__Text excerpt__.
++++

Personal: Male, Married. Born in Montreal, Canada.

Astronaut Career

Astronaut Group: NASA Group 17 - 1998. Active Entered space service: 4 June 1998.


Official NASA Biography

NAME: Gregory Errol Chamitoff (Ph.D.)
NASA Astronaut Candidate (Mission Specialist)

PERSONAL DATA:
Born August 6, 1962 in Montreal, Canada. Has lived in the U.S. since 1974, and considers San Jose, California, to be his hometown. He is married to A. Chantal Caviness, M.D., of Boston, Massachusetts. His mother, Shari J. Chamitoff, resides in Discovery Bay, California. His father, Ashley M. Chamitoff, is deceased. Her parents are Madeline Caviness, Ph.D., and Verne Caviness, M.D., of Boston, Massachusetts. Recreational interests include scuba diving, flying, backpacking, skiing, racquetball, aikido, and guitar.

EDUCATION:
Graduated from Blackford High School, San Jose, California, in 1980; received a bachelor of science degree in electrical engineering from the California Polytechnic State University (Cal Poly), San Luis Obispo, California, in 1984; a master of science degree in aeronautical engineering from the California Institute of Technology (Caltech), Pasadena, California, in 1985; and a doctorate in aeronautics and astronautics from the Massachusetts Institute of Technology (MIT), Cambridge, Massachusetts, in 1992.

++++

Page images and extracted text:
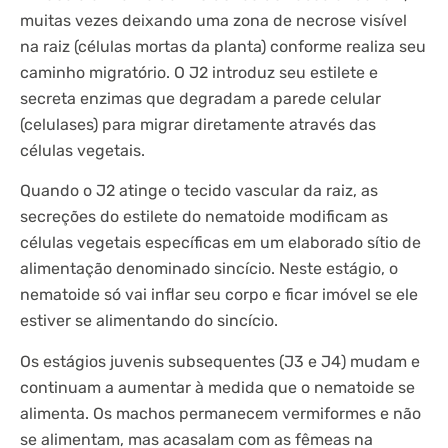
muitas vezes deixando uma zona de necrose visível
na raiz (células mortas da planta) conforme realiza seu
caminho migratório. O J2 introduz seu estilete e
secreta enzimas que degradam a parede celular
(celulases) para migrar diretamente através das
células vegetais.
Quando o J2 atinge o tecido vascular da raiz, as
secreções do estilete do nematoide modificam as
células vegetais específicas em um elaborado sítio de
alimentação denominado sincício. Neste estágio, o
nematoide só vai inflar seu corpo e ficar imóvel se ele
estiver se alimentando do sincício.
Os estágios juvenis subsequentes (J3 e J4) mudam e
continuam a aumentar à medida que o nematoide se
alimenta. Os machos permanecem vermiformes e não
se alimentam, mas acasalam com as fêmeas na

++++

__Check your understanding__.
a. In the astronaut biography, reproduce the stretch from "Astronaut Career" through "Candidate (Mission Specialist)", substituting "Payload Specialist" for "Mission Specialist".
b. According to the astronaut biography, which city does Chamitoff consider his hometown?
c. Write what comes next in the astronaut biography, picking up after its final sentence.

__Results of the tasks__.
a.
Astronaut Career

Astronaut Group: NASA Group 17 - 1998. Active Entered space service: 4 June 1998.


Official NASA Biography

NAME: Gregory Errol Chamitoff (Ph.D.)
NASA Astronaut Candidate (Payload Specialist)

b. San Jose, California.

c.
ORGANIZATIONS:
Senior Member, American Institute of Aeronautics & Astronautics (AIAA), Institute of Electrical & Electronic Engineers (IEEE), Eta Kappa Nu Honor Society, Tau Beta Pi Engineering Society, Phi Kappa Phi Honor Society, National Space Society (NSS).

HONORS:
AIAA Technical Excellence Award (1998); NASA Silver Snoopy Award (1997); NASA/USA Space Flight Awareness Award (1997); C.S. Draper Laboratory Graduate Fellowship (1985-92); IEEE Graduate Fellowship (1985); Tau Beta Pi Fellowship (1984); Applied Magnetics Scholarships (1982, 83, 84); Academic Excellence Award (Cal Poly, 1984); Most Outstanding Senior Award (Cal Poly, 1984); President’s Honor List (Cal Poly, 1981-84); Degree of Excellence and California Statewide Speech Finalist (National Forensic League, 1980); Eagle Scout (Boy Scouts of America, 1980).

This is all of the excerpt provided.